Frame, Body, Chrome, Etc.
Initial Repairs
The bike as received is black with silver areas, but here and there could be seen an earlier colour which was a light blue. Most of the bolts and bolt threads are painted, so it was clear this was not original paint - but no matter. My intent as offered previously, is to conserve the machine, and not restore it. Having said that, there were a few things that needed to be addressed before using the bike.
The wiring was a bit untidy around the battery and the wiring for the side car light appeared to be lamp cord, so I spent an hour or two cleaning that up.

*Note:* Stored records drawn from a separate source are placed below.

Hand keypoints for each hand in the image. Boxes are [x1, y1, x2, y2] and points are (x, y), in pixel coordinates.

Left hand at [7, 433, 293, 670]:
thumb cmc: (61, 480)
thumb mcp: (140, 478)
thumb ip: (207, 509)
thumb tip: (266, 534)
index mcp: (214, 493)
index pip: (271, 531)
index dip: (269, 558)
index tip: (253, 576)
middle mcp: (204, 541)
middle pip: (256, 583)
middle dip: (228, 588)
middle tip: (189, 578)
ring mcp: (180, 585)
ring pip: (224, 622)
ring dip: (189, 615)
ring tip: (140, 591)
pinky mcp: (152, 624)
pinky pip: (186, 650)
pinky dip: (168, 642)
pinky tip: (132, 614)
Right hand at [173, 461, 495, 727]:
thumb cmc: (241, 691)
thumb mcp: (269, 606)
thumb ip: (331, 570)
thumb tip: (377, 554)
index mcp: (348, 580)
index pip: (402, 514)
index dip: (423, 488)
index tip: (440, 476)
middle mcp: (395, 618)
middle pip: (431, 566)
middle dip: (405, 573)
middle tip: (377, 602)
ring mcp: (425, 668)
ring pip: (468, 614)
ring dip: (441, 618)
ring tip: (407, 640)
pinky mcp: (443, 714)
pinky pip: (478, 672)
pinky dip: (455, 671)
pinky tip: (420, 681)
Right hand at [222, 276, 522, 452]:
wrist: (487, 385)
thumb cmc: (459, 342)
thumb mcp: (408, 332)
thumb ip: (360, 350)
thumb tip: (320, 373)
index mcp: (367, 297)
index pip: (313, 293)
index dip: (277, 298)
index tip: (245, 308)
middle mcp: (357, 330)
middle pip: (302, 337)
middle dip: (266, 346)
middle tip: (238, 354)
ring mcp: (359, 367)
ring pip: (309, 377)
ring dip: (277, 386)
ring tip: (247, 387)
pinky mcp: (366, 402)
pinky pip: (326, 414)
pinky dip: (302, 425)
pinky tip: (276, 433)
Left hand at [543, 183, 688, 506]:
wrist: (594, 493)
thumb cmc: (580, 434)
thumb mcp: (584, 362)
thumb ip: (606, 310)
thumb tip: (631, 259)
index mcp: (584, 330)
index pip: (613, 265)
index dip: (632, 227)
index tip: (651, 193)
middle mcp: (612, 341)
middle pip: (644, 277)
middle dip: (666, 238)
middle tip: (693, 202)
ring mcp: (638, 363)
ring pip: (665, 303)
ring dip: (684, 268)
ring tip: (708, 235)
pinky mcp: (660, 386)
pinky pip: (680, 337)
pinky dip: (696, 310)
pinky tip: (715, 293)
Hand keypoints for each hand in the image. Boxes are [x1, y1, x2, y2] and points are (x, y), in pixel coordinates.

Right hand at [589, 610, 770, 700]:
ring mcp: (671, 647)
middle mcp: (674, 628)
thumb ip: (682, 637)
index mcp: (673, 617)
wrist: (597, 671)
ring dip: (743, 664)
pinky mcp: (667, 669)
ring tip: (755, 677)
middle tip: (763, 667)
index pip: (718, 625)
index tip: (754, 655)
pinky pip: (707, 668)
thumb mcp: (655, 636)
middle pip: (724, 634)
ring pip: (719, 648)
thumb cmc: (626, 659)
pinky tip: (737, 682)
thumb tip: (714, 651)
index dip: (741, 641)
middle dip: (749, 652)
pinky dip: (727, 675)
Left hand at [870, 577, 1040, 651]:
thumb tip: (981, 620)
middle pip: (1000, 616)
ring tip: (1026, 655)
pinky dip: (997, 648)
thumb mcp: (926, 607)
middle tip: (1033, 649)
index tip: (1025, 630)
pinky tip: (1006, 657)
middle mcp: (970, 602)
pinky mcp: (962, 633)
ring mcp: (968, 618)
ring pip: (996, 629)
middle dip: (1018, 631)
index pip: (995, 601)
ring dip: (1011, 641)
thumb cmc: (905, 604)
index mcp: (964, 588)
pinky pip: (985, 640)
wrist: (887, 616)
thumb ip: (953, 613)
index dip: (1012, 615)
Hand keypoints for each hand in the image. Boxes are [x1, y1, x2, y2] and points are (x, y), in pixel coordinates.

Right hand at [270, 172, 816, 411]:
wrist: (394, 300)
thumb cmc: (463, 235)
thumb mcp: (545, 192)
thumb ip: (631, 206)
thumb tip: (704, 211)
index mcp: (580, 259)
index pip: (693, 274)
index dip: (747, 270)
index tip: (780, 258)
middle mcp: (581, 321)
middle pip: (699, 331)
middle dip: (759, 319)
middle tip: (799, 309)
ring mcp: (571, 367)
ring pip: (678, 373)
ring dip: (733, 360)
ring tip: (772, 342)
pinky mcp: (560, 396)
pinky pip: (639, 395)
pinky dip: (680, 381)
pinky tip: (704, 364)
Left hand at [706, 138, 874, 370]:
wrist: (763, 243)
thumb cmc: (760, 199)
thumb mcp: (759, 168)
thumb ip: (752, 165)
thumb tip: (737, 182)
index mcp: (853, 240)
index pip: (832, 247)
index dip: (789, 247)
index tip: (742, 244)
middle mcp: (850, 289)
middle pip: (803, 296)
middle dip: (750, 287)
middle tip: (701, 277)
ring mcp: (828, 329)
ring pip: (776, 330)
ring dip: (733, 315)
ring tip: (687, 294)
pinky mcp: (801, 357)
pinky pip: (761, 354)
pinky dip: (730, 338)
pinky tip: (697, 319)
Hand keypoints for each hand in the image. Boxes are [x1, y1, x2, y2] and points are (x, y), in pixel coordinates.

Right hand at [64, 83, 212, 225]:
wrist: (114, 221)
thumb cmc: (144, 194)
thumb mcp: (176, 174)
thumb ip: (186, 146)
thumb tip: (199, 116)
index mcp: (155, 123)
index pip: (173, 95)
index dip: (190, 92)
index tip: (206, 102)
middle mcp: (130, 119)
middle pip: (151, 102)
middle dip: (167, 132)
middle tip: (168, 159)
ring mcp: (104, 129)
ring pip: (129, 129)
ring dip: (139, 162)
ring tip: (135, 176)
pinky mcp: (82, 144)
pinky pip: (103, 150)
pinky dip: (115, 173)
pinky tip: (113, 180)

The wiring in these bikes is not complicated, but does have a couple of oddities. Referring to the first image below, the 'Kontroller' block is a large Bakelite switch block residing on the underside of the left handlebar cover. The ignition key is built into this switch assembly, and it would not stay in the 'run' position. Luckily the previous owner had included a new switch assembly with the purchase which was appreciated. Most of the circuits on the bike are routed through this main switch - except for the rear brake light switch which is fed directly from the battery.
As it turned out, the new controller switch was defective and I had to spend some time debugging it. The problem was the spring contacts that make and break connections inside the switch were not making contact, so retensioning them, as well as cleaning the contacts to ensure good electrical connection seems to have fixed it.
I did add a fuse to the stop light circuit, and may try to change it around so that it is tied into the ignition key. Currently, if the brake light switch were to stick the rear brake light would stay on and kill the battery. The system is 6 volt - so not much capacity for additional lights or accessories. Turn signals would be nice, but given the amount of usage this will likely get, I don't currently plan to add them. A bright stop light might be more useful just from a safety perspective - there are some automotive 6 volt LED options available so I may explore that further.
With the wiring tidied up and the ignition switch repaired, I moved on to the next item. I noticed that one of the securing bolts for the rear gear case seemed loose, and then when I pulled on it, it came away completely - totally stripped. I heli-coiled the two securing bolt holes - and to do this I had to remove the rear wheel completely, as while they initially looked to be blind holes, they actually weren't ! With the wheel off, I removed the gear cover plate, cleaned off the grease and tapped and helicoiled both bolt holes. It is interesting that for adding grease to the rear drive gears, you are told not to use the grease fitting at the top of the housing, but to remove one of these bolts and add grease through the bolt hole. The grease fitting at the top of the photo looks like a standard Suzuki swing arm fitting, so I will be checking to see if that might be a replacement option.
Next on the list was an oil change, and a check of the tappets - all seemed well, and so after that I took it for a short ride.
Frame
Of the many unique features of the Nimbus is the frame. It is made of riveted flat steel strips making it a sort of Victorian design I suppose. The frame can be prone to cracks around the rivets, but it must be acknowledged that this does not seem to be a common failure mode. Some photos are shown below:
Tools
The tool kit for the Nimbus is fairly basic and carried in a cylindrical tool box (indicated by the arrow in the photo below), which is normally mounted under the frame and behind the centre stand. The opening for the tool box is to the right side of the bike as otherwise the tool box lid will interfere with the kick start. On the military version, the tool kit is mounted behind the rear passenger pillion mount.
The tools included are:
- a set of feeler gauges
- a pair of pliers
- a flat blade screw driver
- a spark plug box wrench
- a 10 and 14 mm double ended box wrench
- a torque bar for the box wrench
- a 10 and 14 open ended wrench
- a 17 and 19 mm open ended wrench
- tire levers
Colour
With any machine like this, you wonder whether the paint is either original or even slightly resembles how it looked originally. In this instance, with the help of Lars Persson in Denmark, I was lucky in being able to positively identify the model of machine and therefore its original paint scheme.
Based on the frame number and the original factory records, my Nimbus is a 'Special' and from the chart covering 1950 would have had a 'sort' (black) frame, with 'ingen' (no) 'staffering' (pinstriping). The underside of the tank would have been 'solv' (silver). The 'fælge' (rims), 'eger' (spokes) and 'nav' (hubs) were all 'solv' (silver) and that matched how it looks today. Obviously here and there it has been repainted and touched up, but it does appear that the bike is still using the same colour scheme as it originally had.